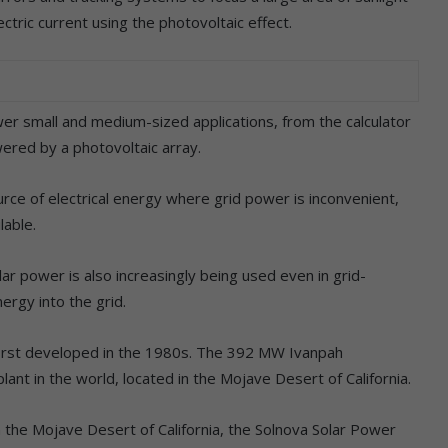
ectric current using the photovoltaic effect.
power small and medium-sized applications, from the calculator
ered by a photovoltaic array.
rce of electrical energy where grid power is inconvenient,
lable.
olar power is also increasingly being used even in grid-
ergy into the grid.
irst developed in the 1980s. The 392 MW Ivanpah
plant in the world, located in the Mojave Desert of California.
 the Mojave Desert of California, the Solnova Solar Power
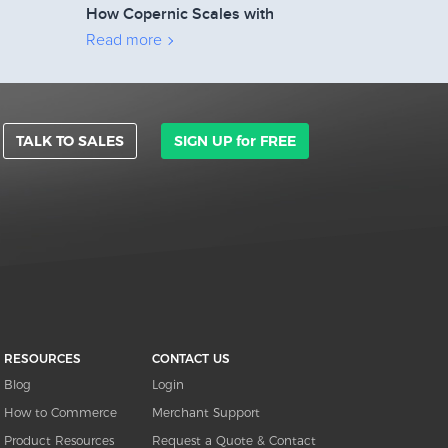
How Copernic Scales with
2Checkout’s Affiliate Network
Read more
TALK TO SALES
SIGN UP for FREE
RESOURCES
CONTACT US
Blog
Login
How to Commerce
Merchant Support
Product Resources
Request a Quote & Contact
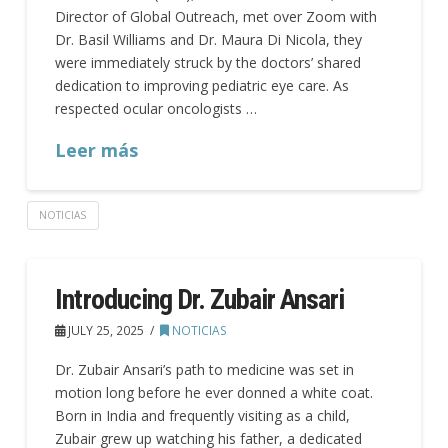
Director of Global Outreach, met over Zoom with
Dr. Basil Williams and Dr. Maura Di Nicola, they
were immediately struck by the doctors’ shared
dedication to improving pediatric eye care. As
respected ocular oncologists …
Leer más
NOTICIAS
Introducing Dr. Zubair Ansari
JULY 25, 2025
NOTICIAS
Dr. Zubair Ansari’s path to medicine was set in
motion long before he ever donned a white coat.
Born in India and frequently visiting as a child,
Zubair grew up watching his father, a dedicated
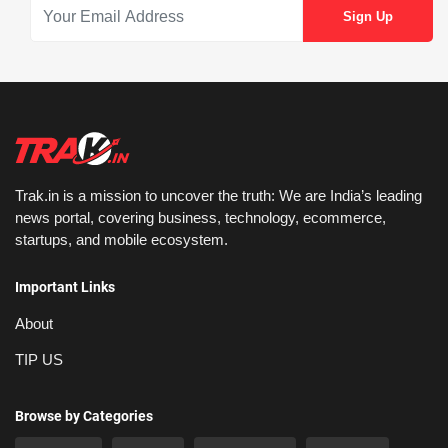
Trak.in is a mission to uncover the truth: We are India’s leading
news portal, covering business, technology, ecommerce,
startups, and mobile ecosystem.
Important Links
About
TIP US
Browse by Categories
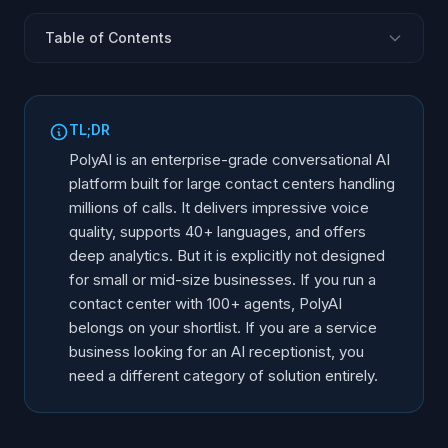
Table of Contents
What Is PolyAI?
Core Features and Capabilities
TL;DR
Where PolyAI Excels
PolyAI is an enterprise-grade conversational AI
Limitations and Gaps
platform built for large contact centers handling
millions of calls. It delivers impressive voice
Who Is PolyAI Actually For?
quality, supports 40+ languages, and offers
PolyAI vs Alternative Platforms
deep analytics. But it is explicitly not designed
Alternatives for Mid-Market and SMBs
for small or mid-size businesses. If you run a
Choosing the Right Voice AI for Your Business
contact center with 100+ agents, PolyAI
belongs on your shortlist. If you are a service
business looking for an AI receptionist, you
need a different category of solution entirely.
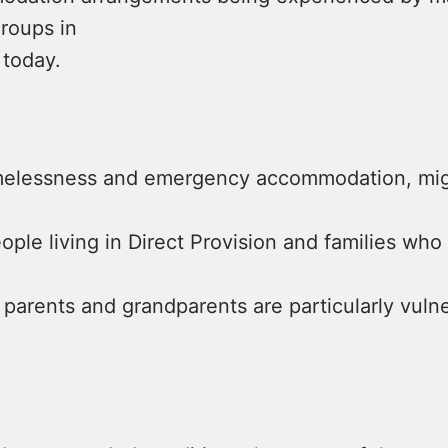
roups in
 today.
omelessness and emergency accommodation, mig
ople living in Direct Provision and families who
 parents and grandparents are particularly vulne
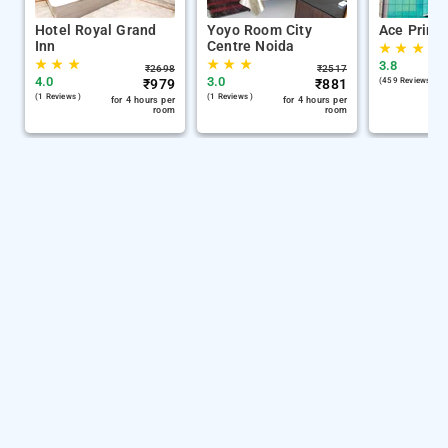
Hotel Royal Grand
Yoyo Room City
Ace Prime
Inn
Centre Noida
★
★
★
★
★
★
★
★
★
3.8
₹
2698
₹
2517
4.0
3.0
₹
979
₹
881
(459 Reviews )
(1 Reviews )
(1 Reviews )
for 4 hours per
for 4 hours per
room
room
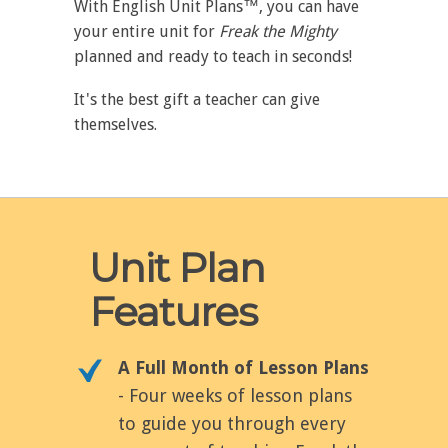
With English Unit Plans™, you can have
your entire unit for
Freak the Mighty
planned and ready to teach in seconds!
It's the best gift a teacher can give
themselves.
Unit Plan
Features
A Full Month of Lesson Plans
- Four weeks of lesson plans
to guide you through every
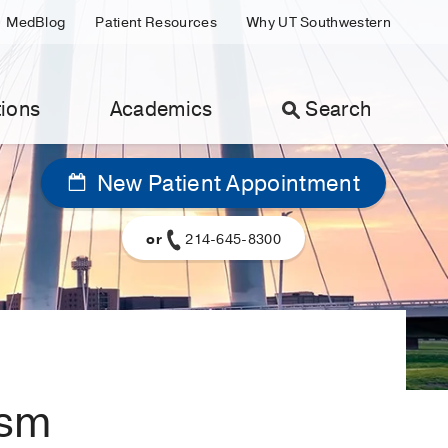
MedBlog
Patient Resources
Why UT Southwestern
ions
Academics
Search
New Patient Appointment
or
214-645-8300
ism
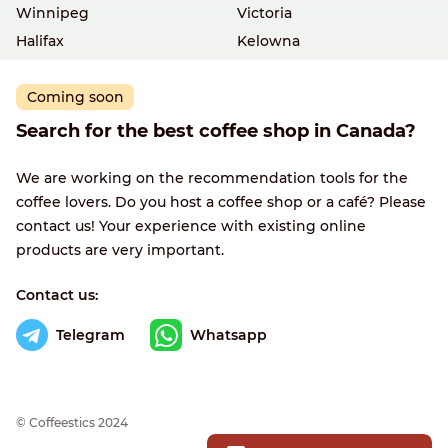
Winnipeg
Victoria
Halifax
Kelowna
Coming soon
Search for the best coffee shop in Canada?
We are working on the recommendation tools for the
coffee lovers. Do you host a coffee shop or a café? Please
contact us! Your experience with existing online
products are very important.
Contact us:
Telegram
Whatsapp
© Сoffeestics 2024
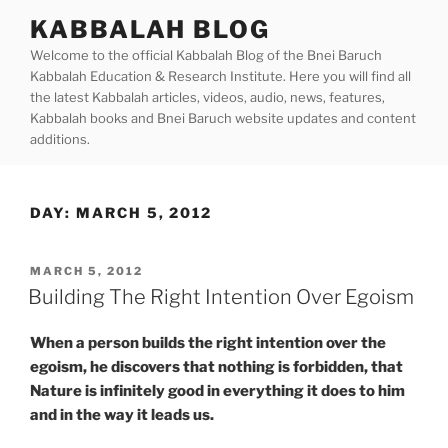
Skip
KABBALAH BLOG
to
Welcome to the official Kabbalah Blog of the Bnei Baruch
content
Kabbalah Education & Research Institute. Here you will find all
the latest Kabbalah articles, videos, audio, news, features,
Kabbalah books and Bnei Baruch website updates and content
additions.
DAY:
MARCH 5, 2012
POSTED
MARCH 5, 2012
ON
Building The Right Intention Over Egoism
When a person builds the right intention over the
egoism, he discovers that nothing is forbidden, that
Nature is infinitely good in everything it does to him
and in the way it leads us.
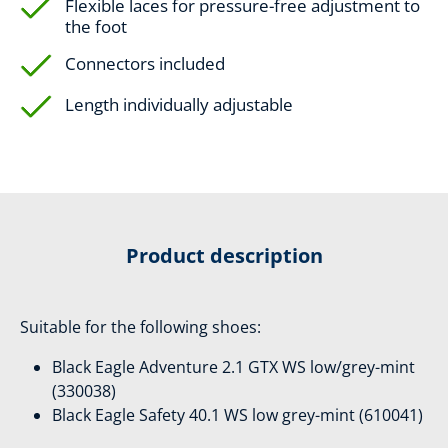
Flexible laces for pressure-free adjustment to
the foot
Connectors included
Length individually adjustable
Product description
Suitable for the following shoes:
Black Eagle Adventure 2.1 GTX WS low/grey-mint
(330038)
Black Eagle Safety 40.1 WS low grey-mint (610041)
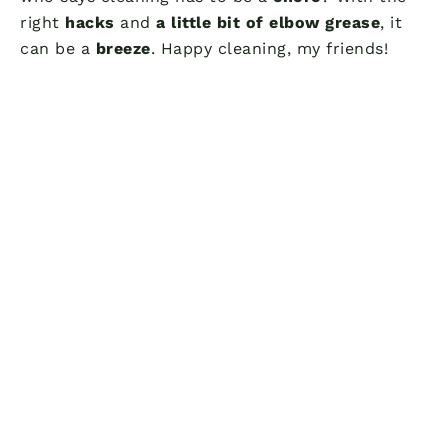
right
hacks
and
a little bit of elbow grease
, it
can be a
breeze
. Happy cleaning, my friends!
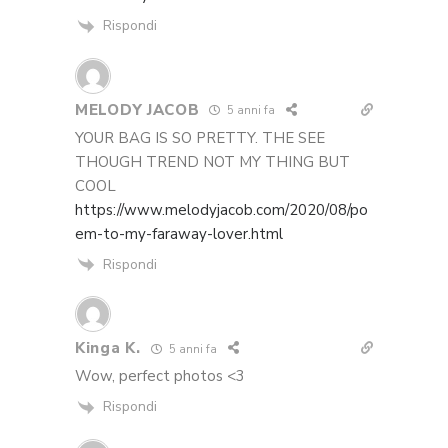
Rispondi
MELODY JACOB
5 anni fa
YOUR BAG IS SO PRETTY. THE SEE
THOUGH TREND NOT MY THING BUT
COOL
https://www.melodyjacob.com/2020/08/po
em-to-my-faraway-lover.html
Rispondi
Kinga K.
5 anni fa
Wow, perfect photos <3
Rispondi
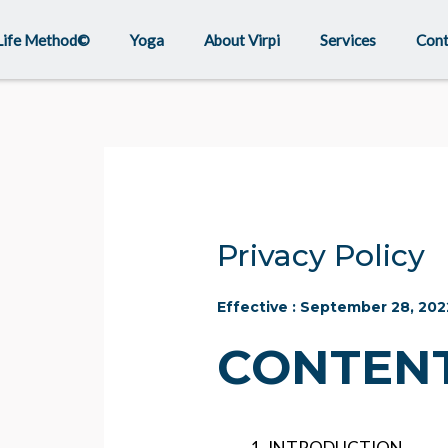
Life Method©
Yoga
About Virpi
Services
Cont
Privacy Policy
Effective : September 28, 202
CONTENT
INTRODUCTION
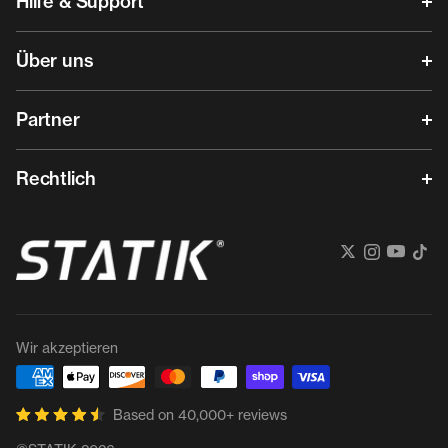
Hilfe & Support
Über uns
Partner
Rechtlich
Wir akzeptieren
Based on 40,000+ reviews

----

**Task item**
Reproduce every line of the listing above word for word, leaving out the picture markers.

**Written response**
ectric current using the photovoltaic effect.
power small and medium-sized applications, from the calculator
ered by a photovoltaic array.
rce of electrical energy where grid power is inconvenient,
lable.
olar power is also increasingly being used even in grid-
ergy into the grid.
irst developed in the 1980s. The 392 MW Ivanpah
plant in the world, located in the Mojave Desert of California.
 the Mojave Desert of California, the Solnova Solar Power
How Copernic Scales with
2Checkout’s Affiliate Network
Read more
TALK TO SALES
SIGN UP for FREE
RESOURCES
CONTACT US
Blog
Login
How to Commerce
Merchant Support
Product Resources
Request a Quote & Contact
Director of Global Outreach, met over Zoom with
Dr. Basil Williams and Dr. Maura Di Nicola, they
were immediately struck by the doctors’ shared
dedication to improving pediatric eye care. As
respected ocular oncologists …
Leer más
NOTICIAS
Introducing Dr. Zubair Ansari
JULY 25, 2025
NOTICIAS
Dr. Zubair Ansari’s path to medicine was set in
motion long before he ever donned a white coat.
Born in India and frequently visiting as a child,
Zubair grew up watching his father, a dedicated
Trak.in is a mission to uncover the truth: We are India’s leading
news portal, covering business, technology, ecommerce,
startups, and mobile ecosystem.
Important Links
About
TIP US
Browse by Categories
Table of Contents
What Is PolyAI?
Core Features and Capabilities
TL;DR
Where PolyAI Excels
PolyAI is an enterprise-grade conversational AI
Limitations and Gaps
platform built for large contact centers handling
millions of calls. It delivers impressive voice
Who Is PolyAI Actually For?
quality, supports 40+ languages, and offers
PolyAI vs Alternative Platforms
deep analytics. But it is explicitly not designed
Alternatives for Mid-Market and SMBs
for small or mid-size businesses. If you run a
Choosing the Right Voice AI for Your Business
contact center with 100+ agents, PolyAI
belongs on your shortlist. If you are a service
business looking for an AI receptionist, you
need a different category of solution entirely.
roups in
 today.
omelessness and emergency accommodation, mig
ople living in Direct Provision and families who
 parents and grandparents are particularly vulne
Hotel Royal Grand
Yoyo Room City
Ace Prime
Inn
Centre Noida
★
★
★
★
★
★
★
★
★
3.8
₹
2698
₹
2517
4.0
3.0
₹
979
₹
881
(459 Reviews )
(1 Reviews )
(1 Reviews )
for 4 hours per
for 4 hours per
room
room
With English Unit Plans™, you can have
your entire unit for
Freak the Mighty
planned and ready to teach in seconds!
It's the best gift a teacher can give
themselves.
Unit Plan
Features
A Full Month of Lesson Plans
- Four weeks of lesson plans
to guide you through every
MedBlog
Patient Resources
Why UT Southwestern
ions
Academics
Search
New Patient Appointment
or
214-645-8300
ism
Winnipeg
Victoria
Halifax
Kelowna
Coming soon
Search for the best coffee shop in Canada?
We are working on the recommendation tools for the
coffee lovers. Do you host a coffee shop or a café? Please
contact us! Your experience with existing online
products are very important.
Contact us:
Telegram
Whatsapp
© Сoffeestics 2024
Skip
KABBALAH BLOG
to
Welcome to the official Kabbalah Blog of the Bnei Baruch
content
Kabbalah Education & Research Institute. Here you will find all
the latest Kabbalah articles, videos, audio, news, features,
Kabbalah books and Bnei Baruch website updates and content
additions.
DAY:
MARCH 5, 2012
POSTED
MARCH 5, 2012
ON
Building The Right Intention Over Egoism
When a person builds the right intention over the
egoism, he discovers that nothing is forbidden, that
Nature is infinitely good in everything it does to him
and in the way it leads us.
Flexible laces for pressure-free adjustment to
the foot
Connectors included
Length individually adjustable
Product description
Suitable for the following shoes:
Black Eagle Adventure 2.1 GTX WS low/grey-mint
(330038)
Black Eagle Safety 40.1 WS low grey-mint (610041)
right
hacks
and
a little bit of elbow grease
, it
can be a
breeze
. Happy cleaning, my friends!
Rispondi
MELODY JACOB
5 anni fa
YOUR BAG IS SO PRETTY. THE SEE
THOUGH TREND NOT MY THING BUT
COOL
https://www.melodyjacob.com/2020/08/po
em-to-my-faraway-lover.html
Rispondi
Kinga K.
5 anni fa
Wow, perfect photos <3
Rispondi
Life Method©
Yoga
About Virpi
Services
Cont
Privacy Policy
Effective : September 28, 202
CONTENT
INTRODUCTION
Hilfe & Support
Über uns
Partner
Rechtlich
Wir akzeptieren
Based on 40,000+ reviews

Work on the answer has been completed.